09 outubro, 2007

Novamente o Público e o ensino do jornalismo

Leio habitualmente com atenção a crónica dominical do provedor do Público, Rui Araújo, sempre isenta e ponderada. A correspondência que lhe envia este "chato do costume" encheria páginas e sou sempre tratado por ele com consideração. Não concordo com uma sua afirmação na última crónica. O tema até não me diz muito, o surf, mas vê-se que a colecção de asneiras escritas pelo jornalista é mesmo digna de um jornal “de referência”. O provedor termina com coisa parecida com o que aqui já escrevi: “o surf é só um desporto, mas é certo que estes erros são preocupantes. Podem deixar presumir que o conjunto das matérias noticiadas no jornal contém inúmeros erros. Ora, como se sabe, qualquer generalização é perigosa”. Concordo, em geral, com a última frase, mas, lamentavelmente, não neste caso. Já apanhei tantos erros do Público em assuntos que domino que me parece legítimo extrapolar para o conjunto das matérias.

A este propósito, volto a insistir no que já aqui uma vez discuti. Não tenho dados seguros, mas creio que a maioria dos jornalistas das gerações mais recentes são licenciados em comunicação social. É um exemplo típico de curso da época do apogeu da chamada banda estreita, dos cursos especializados. Foi um curso muito inovador, e é bem pena que não tivessem podido usufruir das suas vantagens gente como Norberto Lopes, Mário Neves, Rodrigues da Silva, Saramago ou Baptista Bastos. Que bons jornalistas teriam sido!

Volto a um exemplo que extraio de um conjunto de dados com que ilustro normalmente, nas minhas palestras, a questão da empregabilidade geral. A Universidade de Chicago oferece graus de BSc (licenciatura) em 94 áreas, algumas tão estranhas para nós como Mundo mediterrânico, Estudos gerais (!), Estudos judaicos, História da cultura, Pensamento social. Curiosamente, esqueceu-se da comunicação social ou jornalismo. Se formos ver qual a formação dos seus graduados que se empregaram no jornalismo (imprensa rádio e televisão), 7% são de ciências, 10% de economia, 17% de história e 66% de todas as humanidades.

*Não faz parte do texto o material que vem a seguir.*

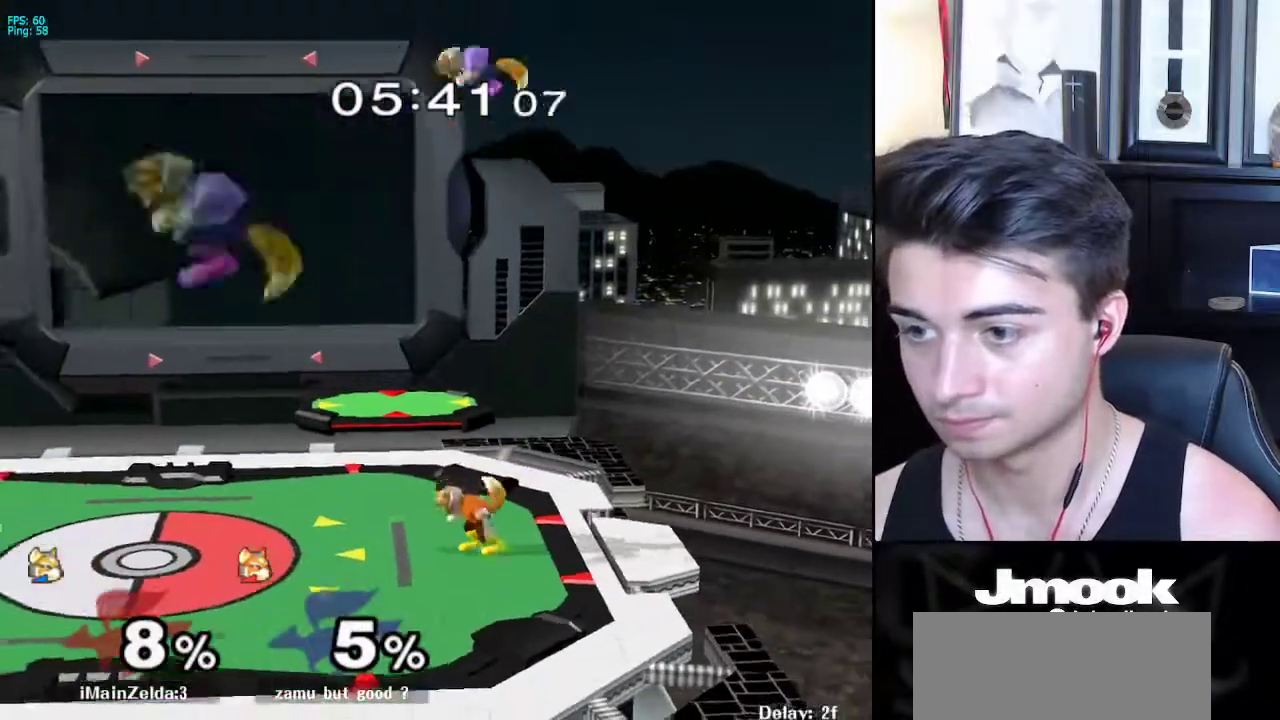
{"buttons": ["L1"], "left_stick": "center", "right_stick": "center", "events": [[100, "left_stick", "down"], [317, "right_stick", "right"], [417, "L1", "down"], [450, "right_stick", "center"], [483, "left_stick", "center"]]}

Em Portugal, diz-se que os licenciados em humanidades não têm emprego. Na comunicação social, sofrem a competição dos respectivos licenciados. Este ano, inscreveram-se em cursos de comunicação social 516 estudantes (e também vão ter emprego?…). O contingente de áreas com formação cultural de base para o jornalismo é muito maior: 245 em história, 417 em geografia, 407 em ciências políticas e internacionais, 475 em culturas (excluindo as línguas, em sentido estrito). Aposto que o triste panorama dos jornais (incultura, falta de rigor intelectual, barbaridade na escrita em português) seria bem diferente se fosse este o campo de recrutamento preferencial dos jornalistas.

Nota - A jornalista Catarina Gomes escreve sobre "as sepulturas judias" vandalizadas. Asneira. Judia é o feminino do substantivo judeu, mas não do adjectivo judeu. Podia ter escrito era judaicas. São pequenas coisas de cultura geral e da língua, enfim, picuinhas, qual é o jornalista que tem de se ralar com isto? A propósito, escrevi "tem de". Quantos jornalistas escrevem "tem que"?

P. S. (10.10.2007) - Eu não dizia? Vem hoje no Público: "Chrysler pode ter que enfrentar..." E é título, o que, segundo julgo, nunca é da responsabilidade de um jovem jornalista.